BEGIN EXERCISE DATA
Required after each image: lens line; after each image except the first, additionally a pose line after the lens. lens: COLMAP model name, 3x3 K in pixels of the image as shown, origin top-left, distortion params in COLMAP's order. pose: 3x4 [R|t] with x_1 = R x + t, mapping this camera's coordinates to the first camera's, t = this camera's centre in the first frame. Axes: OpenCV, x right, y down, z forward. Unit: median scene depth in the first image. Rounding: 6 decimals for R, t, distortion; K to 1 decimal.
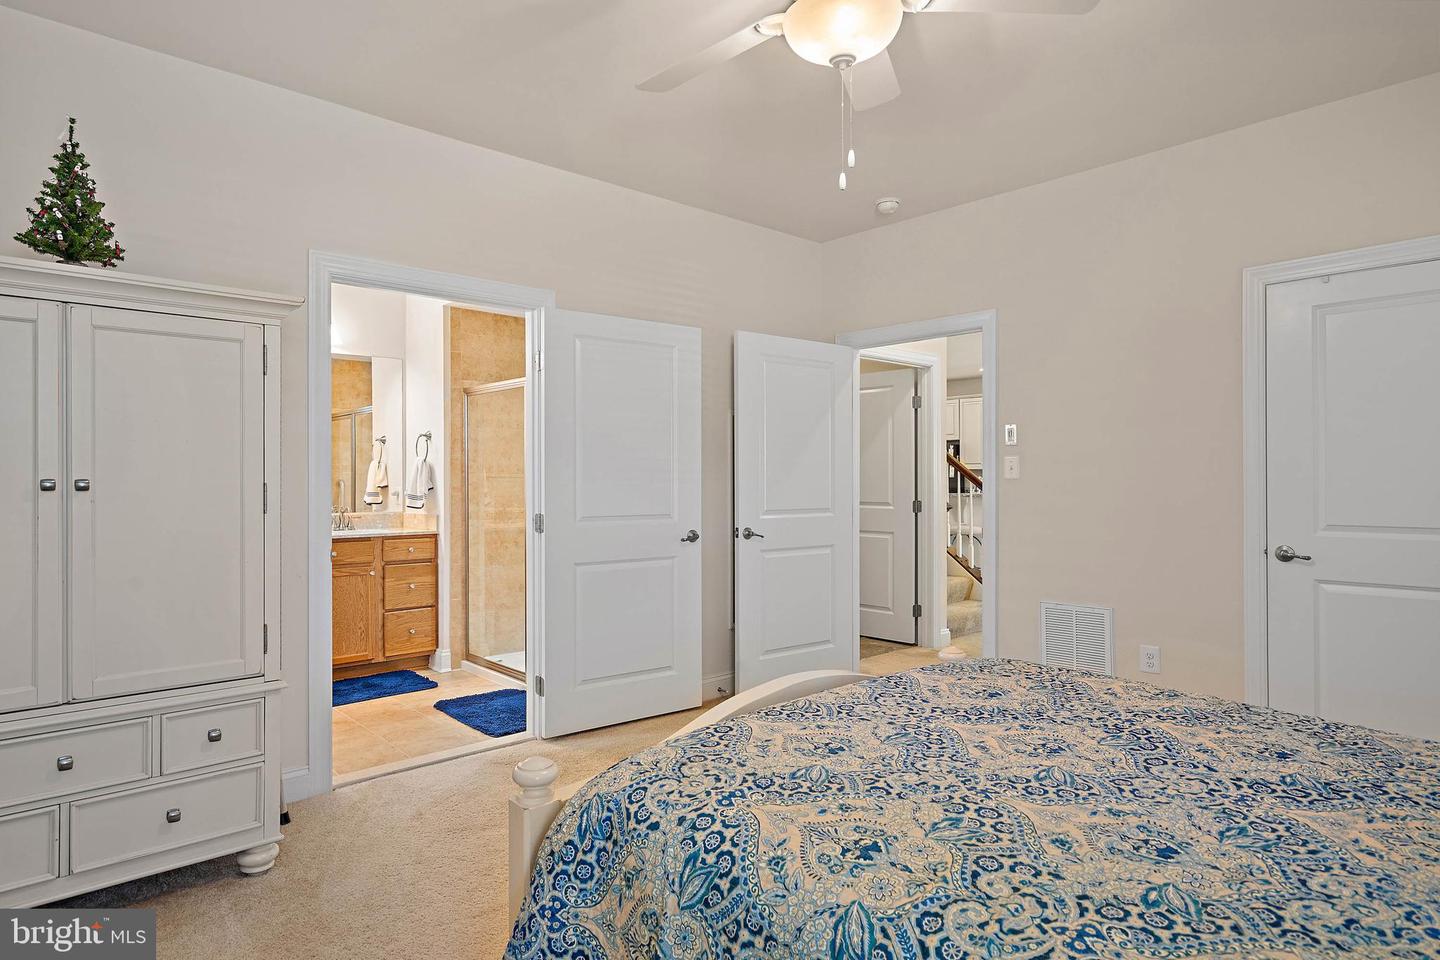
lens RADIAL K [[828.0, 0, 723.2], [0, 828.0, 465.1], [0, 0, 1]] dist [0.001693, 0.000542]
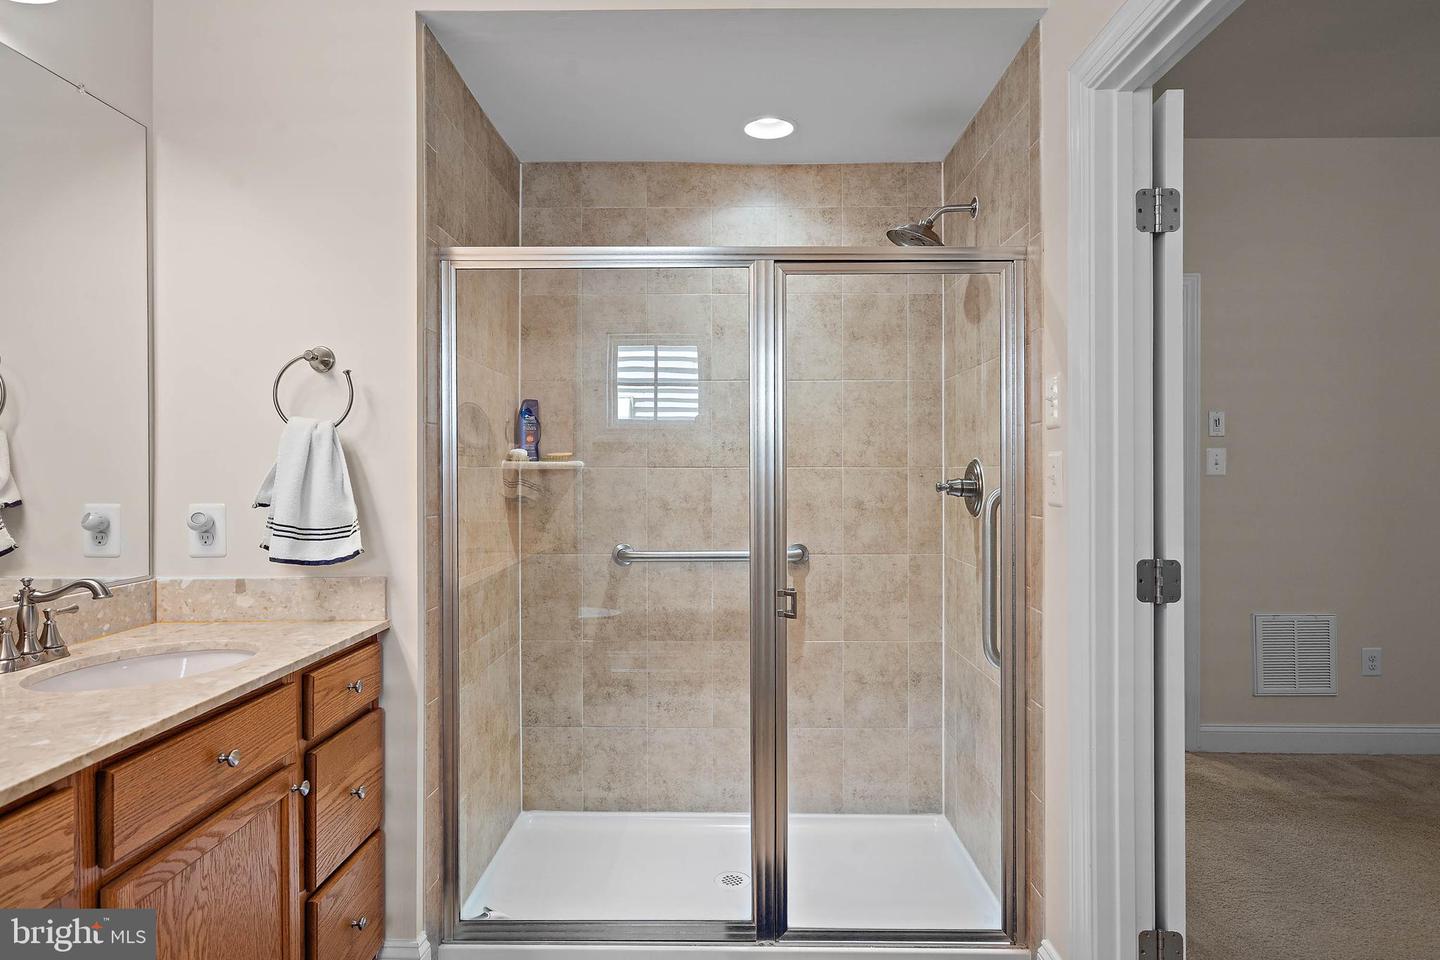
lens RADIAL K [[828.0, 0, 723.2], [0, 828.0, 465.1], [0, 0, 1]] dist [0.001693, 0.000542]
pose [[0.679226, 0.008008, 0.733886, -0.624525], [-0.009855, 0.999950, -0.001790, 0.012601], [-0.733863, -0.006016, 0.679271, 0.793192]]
END EXERCISE DATA
— YOUR INSTRUCTIONS —
Could the data above be returned in full, exactly, with every image left out?

— WRITTEN RESPONSE —
Required after each image: lens line; after each image except the first, additionally a pose line after the lens. lens: COLMAP model name, 3x3 K in pixels of the image as shown, origin top-left, distortion params in COLMAP's order. pose: 3x4 [R|t] with x_1 = R x + t, mapping this camera's coordinates to the first camera's, t = this camera's centre in the first frame. Axes: OpenCV, x right, y down, z forward. Unit: median scene depth in the first image. Rounding: 6 decimals for R, t, distortion; K to 1 decimal.
lens RADIAL K [[828.0, 0, 723.2], [0, 828.0, 465.1], [0, 0, 1]] dist [0.001693, 0.000542]
lens RADIAL K [[828.0, 0, 723.2], [0, 828.0, 465.1], [0, 0, 1]] dist [0.001693, 0.000542]
pose [[0.679226, 0.008008, 0.733886, -0.624525], [-0.009855, 0.999950, -0.001790, 0.012601], [-0.733863, -0.006016, 0.679271, 0.793192]]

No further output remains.